The tokamak design is tremendously expensive and complex. This design requires the fuel be heated to a temperature in which the average kinetic energy is favorable for a D-T reaction to occur. The problem with a thermal approach is that the nuclei all have different energies and many nuclei will either be not energetic enough or too energetic for a reaction to occur. Thus a thermal approach is inefficient.
Some potential nuclear fusion fuel cycles create neutrons, D-D and D-T are among these, and the bombardment of reactor components by these neutrons results in neutron activation rendering them radioactive. They are not nearly as hot as spent fuel, but they still represent a disposal issue.
Other fusion fuel cycles create no neutrons, boron and hydrogen nuclei create only charged products, no neutrons, and thus result in no neutron activation or embriddlement of reactor components.
However, the energy levels requires to achieve hydrogen-boron fusion are beyond those that are obtainable in tokamak reactors at present.

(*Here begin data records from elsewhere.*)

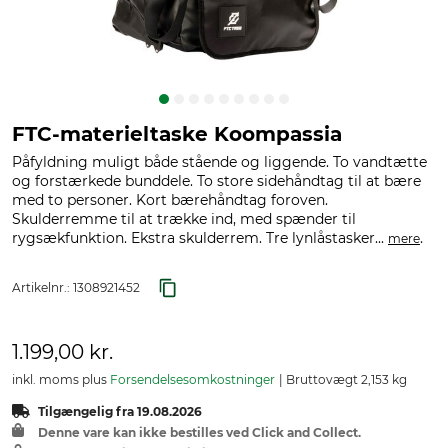
FTC-materieltaske Koompassia
Påfyldning muligt både stående og liggende. To vandtætte
og forstærkede bunddele. To store sidehåndtag til at bære
med to personer. Kort bærehåndtag foroven.
Skulderremme til at trække ind, med spænder til
rygsækfunktion. Ekstra skulderrem. Tre lynlåstasker...
.
mere
Artikelnr.:
1308921452
1.199,00 kr.
inkl. moms plus
Forsendelsesomkostninger
Bruttovægt 2,153 kg
Tilgængelig fra 19.08.2026
Denne vare kan ikke bestilles ved Click and Collect.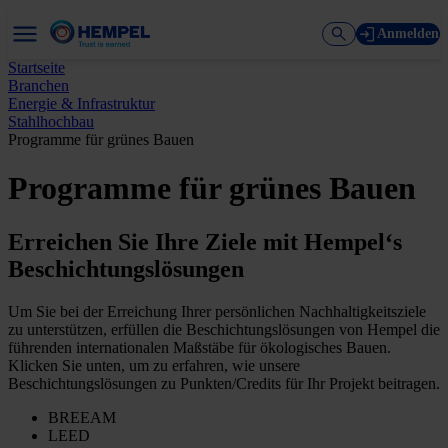
Anmelden
Startseite
Branchen
Energie & Infrastruktur
Stahlhochbau
Programme für grünes Bauen
Programme für grünes Bauen
Erreichen Sie Ihre Ziele mit Hempel‘s
Beschichtungslösungen
Um Sie bei der Erreichung Ihrer persönlichen Nachhaltigkeitsziele
zu unterstützen, erfüllen die Beschichtungslösungen von Hempel die
führenden internationalen Maßstäbe für ökologisches Bauen.
Klicken Sie unten, um zu erfahren, wie unsere
Beschichtungslösungen zu Punkten/Credits für Ihr Projekt beitragen.
BREEAM
LEED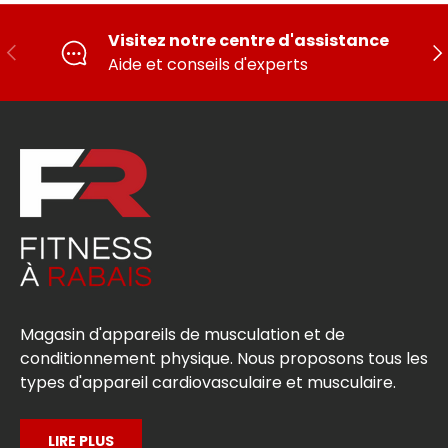
Visitez notre centre d'assistance
PRÉCÉDENT
SU
Aide et conseils d'experts
Magasin d'appareils de musculation et de
conditionnement physique. Nous proposons tous les
types d'appareil cardiovasculaire et musculaire.
LIRE PLUS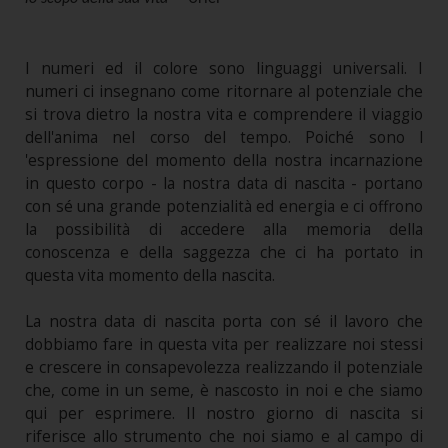
I numeri ed il colore sono linguaggi universali. I
numeri ci insegnano come ritornare al potenziale che
si trova dietro la nostra vita e comprendere il viaggio
dell'anima nel corso del tempo. Poiché sono l
'espressione del momento della nostra incarnazione
in questo corpo - la nostra data di nascita - portano
con sé una grande potenzialità ed energia e ci offrono
la possibilità di accedere alla memoria della
conoscenza e della saggezza che ci ha portato in
questa vita momento della nascita.
La nostra data di nascita porta con sé il lavoro che
dobbiamo fare in questa vita per realizzare noi stessi
e crescere in consapevolezza realizzando il potenziale
che, come in un seme, è nascosto in noi e che siamo
qui per esprimere. Il nostro giorno di nascita si
riferisce allo strumento che noi siamo e al campo di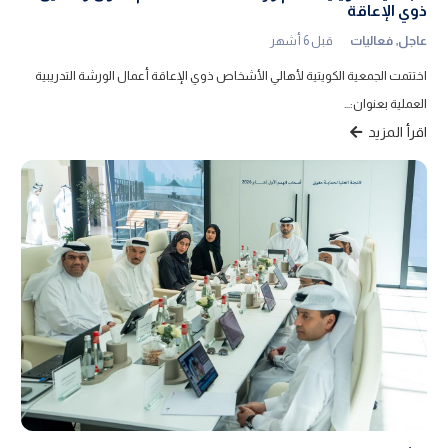
ذوي الإعاقة
عاجل
,
فعاليات
قبل 6 أشهر
اختتمت الجمعية الكويتية لأهالي الأشخاص ذوي الإعاقة أعمال الورشة التدريبية
العملية بعنوان:…
اقرأ المزيد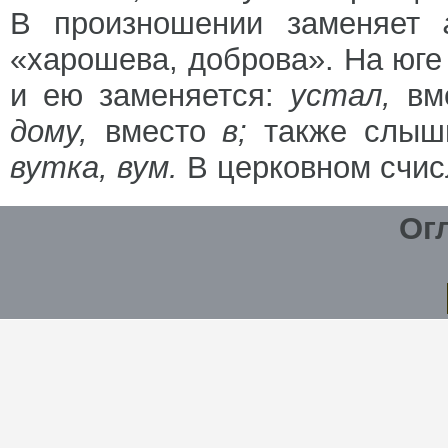
В произношении заменяет
«харошева, доброва». На юг
и ею заменяется:
устал,
вм
дому,
вместо
в;
также слыш
вутка, вум.
В церковном счис
Ог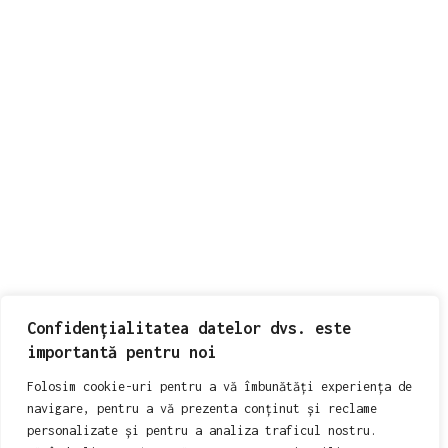
DATE DE CONTACT
Strada Prelungirea Ghencea, Bucuresti
+40 746 988 522
adyvioreanuphoto@gmail.com
STORYLIGHT SRL
Politica de Cookie
Confidențialitatea datelor dvs. este
Politica de Confidențialitate
importantă pentru noi
Termeni și Condiții
Folosim cookie-uri pentru a vă îmbunătăți experiența de
navigare, pentru a vă prezenta conținut și reclame
personalizate și pentru a analiza traficul nostru.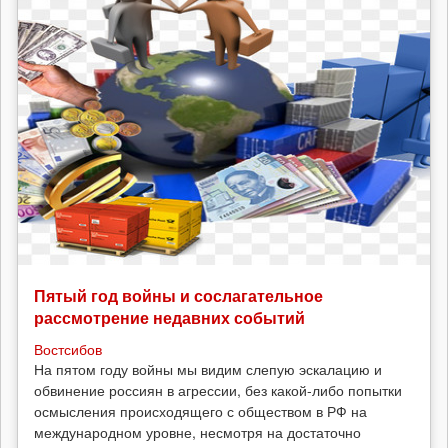
Пятый год войны и сослагательное
рассмотрение недавних событий
Востсибов
На пятом году войны мы видим слепую эскалацию и
обвинение россиян в агрессии, без какой-либо попытки
осмысления происходящего с обществом в РФ на
международном уровне, несмотря на достаточно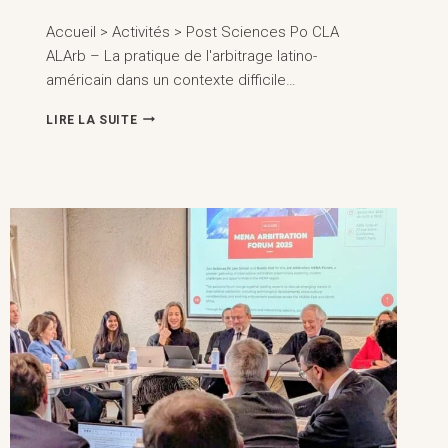
Accueil > Activités > Post Sciences Po CLA
ALArb – La pratique de l'arbitrage latino-
américain dans un contexte difficile…
SCIENCES
LIRE LA SUITE
PO
CLA
ALARB
–
LA
PRATIQUE
DE
L'ARBITRAGE
LATINO-
AMÉRICAIN
DANS
UN
CONTEXTE
DIFFICILE,
PARIS
(25
MARS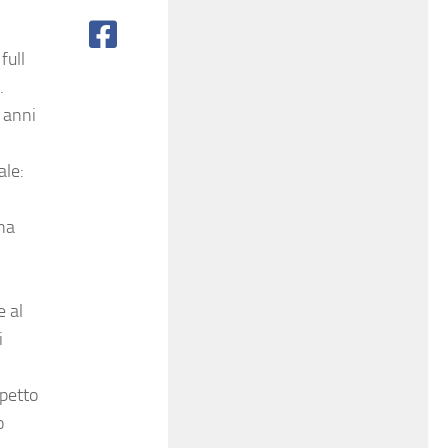
full
.
 anni
ale:
ona
e al
i
spetto
o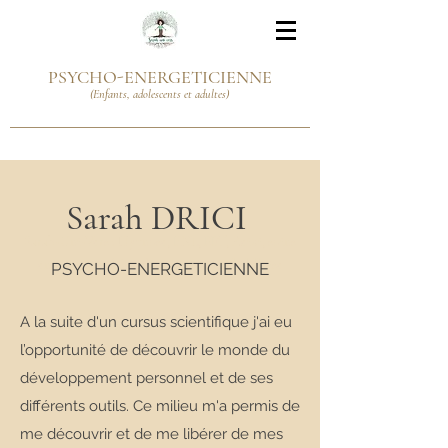
PSYCHO-ENERGETICIENNE
(Enfants, adolescents et adultes)
Sarah DRICI
Sarah-Uni-Vers : Hypnose, PNL, EFT, Reiki, soins
énergétiques à Bondues et métropole lilloise
PSYCHO-ENERGETICIENNE
A la suite d'un cursus scientifique j'ai eu
l’opportunité de découvrir le monde du
développement personnel et de ses
différents outils. Ce milieu m'a permis de
me découvrir et de me libérer de mes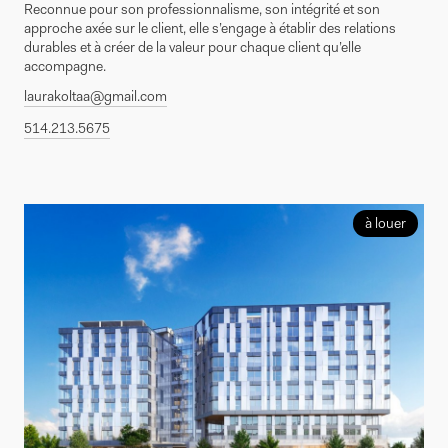
Reconnue pour son professionnalisme, son intégrité et son
approche axée sur le client, elle s’engage à établir des relations
durables et à créer de la valeur pour chaque client qu’elle
accompagne.
laurakoltaa@gmail.com
514.213.5675
à louer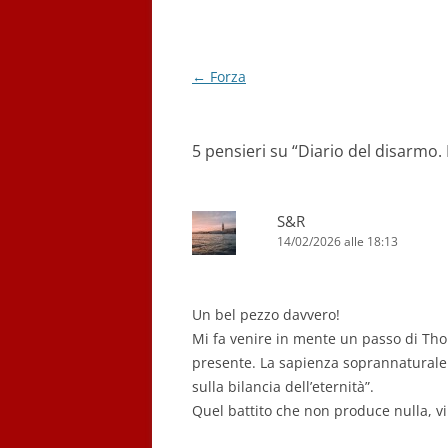
Navigazione
←
Forza
articolo
5 pensieri su “
Diario del disarmo. 
S&R
14/02/2026 alle 18:13
Un bel pezzo davvero!
Mi fa venire in mente un passo di Thoma
presente. La sapienza soprannaturale 
sulla bilancia dell’eternità”.
Quel battito che non produce nulla, vib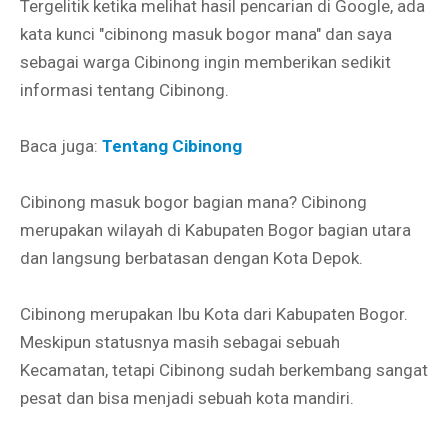
Tergelitik ketika melihat hasil pencarian di Google, ada
kata kunci "cibinong masuk bogor mana" dan saya
sebagai warga Cibinong ingin memberikan sedikit
informasi tentang Cibinong.
Baca juga:
Tentang Cibinong
Cibinong masuk bogor bagian mana? Cibinong
merupakan wilayah di Kabupaten Bogor bagian utara
dan langsung berbatasan dengan Kota Depok.
Cibinong merupakan Ibu Kota dari Kabupaten Bogor.
Meskipun statusnya masih sebagai sebuah
Kecamatan, tetapi Cibinong sudah berkembang sangat
pesat dan bisa menjadi sebuah kota mandiri.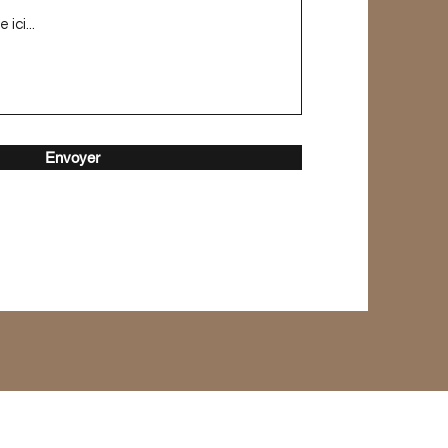
Envoyer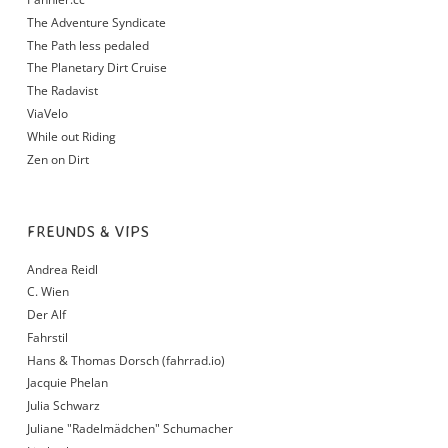
The Adventure Syndicate
The Path less pedaled
The Planetary Dirt Cruise
The Radavist
ViaVelo
While out Riding
Zen on Dirt
FREUNDS & VIPS
Andrea Reidl
C. Wien
Der Alf
Fahrstil
Hans & Thomas Dorsch (fahrrad.io)
Jacquie Phelan
Julia Schwarz
Juliane "Radelmädchen" Schumacher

There are alternatives to the tokamak that have the potential for sustaining the necessary temperatures and pressures. One of these is a device called a levitated dipole reactor. The earth generates a dipole magnetic field which contains a plasma at extremely high temperatures with no problem. A recent reactor design involves magnetically levitating a superconductive magnet to provide a similar dipole field. It is believed that this reactor design may be capable of reaching the temperatures necessary for hydrogen-boron fusion.
Another design is one that was invented by Robert Bussard. Basically, this design is based upon the fusor concept but replaces the physical grids with electron clouds held in place magnetically theoretically allowing it to achieve power levels that are viable for commercial power production. Unfortunately, a full-scale reactor of this design has yet to be built, and with Robert Bussard being 78 years old, of ill-health, and without others championing this design, it is likely that it never will be.
Ultimately, one of these designs may replace the Tokamak but I believe the Tokamak reactors will be the first to go online commercially. In large part I believe this is because they are sufficiently capital intensive that existing energy companies can feel secure that they still can have a lock on the energy market.
Long term however, I believe these other designs and perhaps some we haven’t even though of will take their place owing to their ability to operate on aneutronic fuels.
Either way, lithium will become the limiting factor for tokamak reactors and boron for aneutronic reactors based upon proton-boron fusion.
Another option is He3, which is exceedingly rare on earth but less rare on the moon. However, using that fuel source would require a substantial industrial presence on the moon and a substantial space transport system presently not in place.
So overall I think fusion will be a considerable improvement over burning hydrocarbons both in terms of environmental impact and availability, however I don’t believe it’s going to approach free by any means, both because ultimately the demand for lithium will drive the price up and because the reactors will be capital intensive to build even if they are relatively inexpensive to operate.
This if coarse is not to discount exploiting the natural fusion reactor in the sky, however, the density of solar power is problematic for many applications and earthbound exploitation is limited by available land.